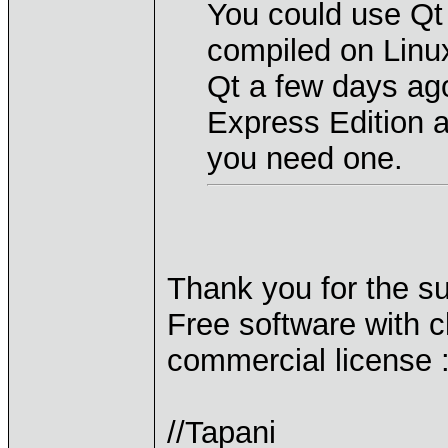
You could use Qt 
compiled on Linu
Qt a few days ag
Express Edition a
you need one.
Thank you for the su
Free software with cl
commercial license :
//Tapani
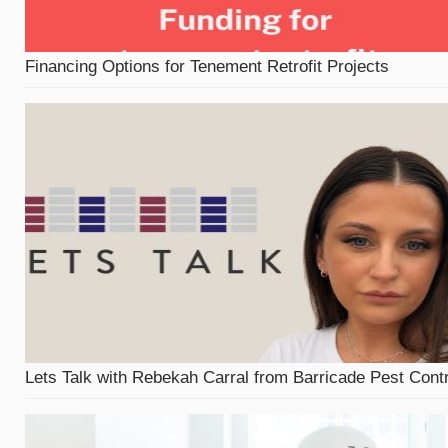
Financing Options for Tenement Retrofit Projects
Lets Talk with Rebekah Carral from Barricade Pest Contr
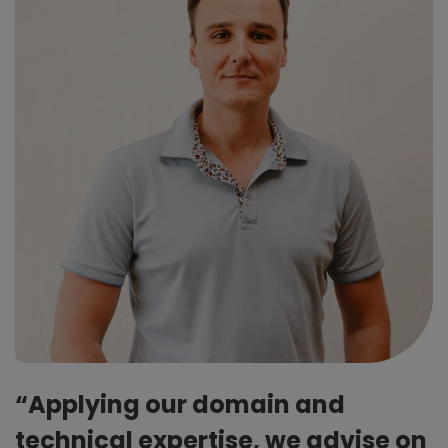
“Applying our domain and
technical expertise, we advise on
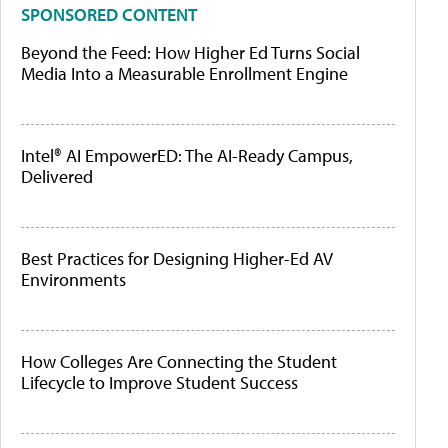
SPONSORED CONTENT
Beyond the Feed: How Higher Ed Turns Social
Media Into a Measurable Enrollment Engine
Intel® AI EmpowerED: The AI-Ready Campus,
Delivered
Best Practices for Designing Higher-Ed AV
Environments
How Colleges Are Connecting the Student
Lifecycle to Improve Student Success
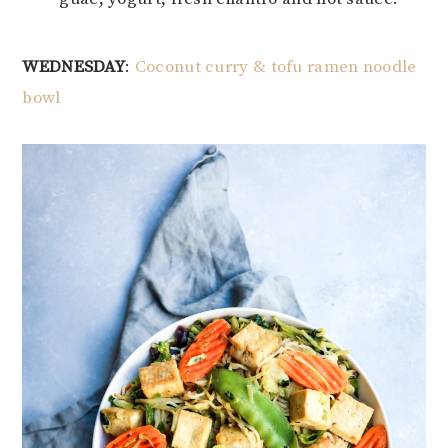
WEDNESDAY
:
Coconut curry & tofu ramen noodle
bowl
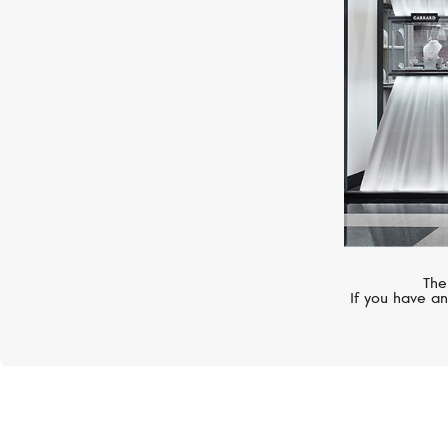
The
If you have an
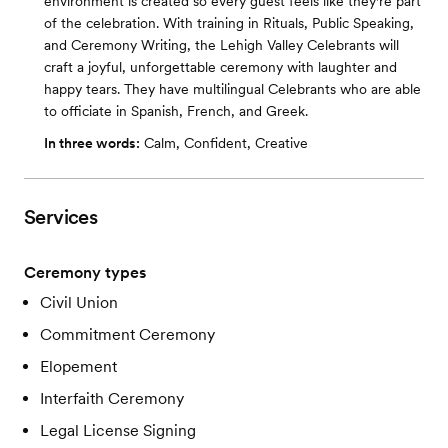
environment is created so every guest feels like they're part
of the celebration. With training in Rituals, Public Speaking,
and Ceremony Writing, the Lehigh Valley Celebrants will
craft a joyful, unforgettable ceremony with laughter and
happy tears. They have multilingual Celebrants who are able
to officiate in Spanish, French, and Greek.
In three words:
Calm, Confident, Creative
Services
Ceremony types
Civil Union
Commitment Ceremony
Elopement
Interfaith Ceremony
Legal License Signing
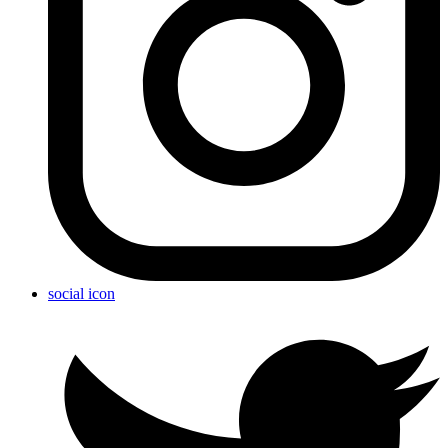
social icon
*****
● **What to work on**: Write only the number of lines in the records that contain the string "Higher".

● **Answer to the exercise**: 2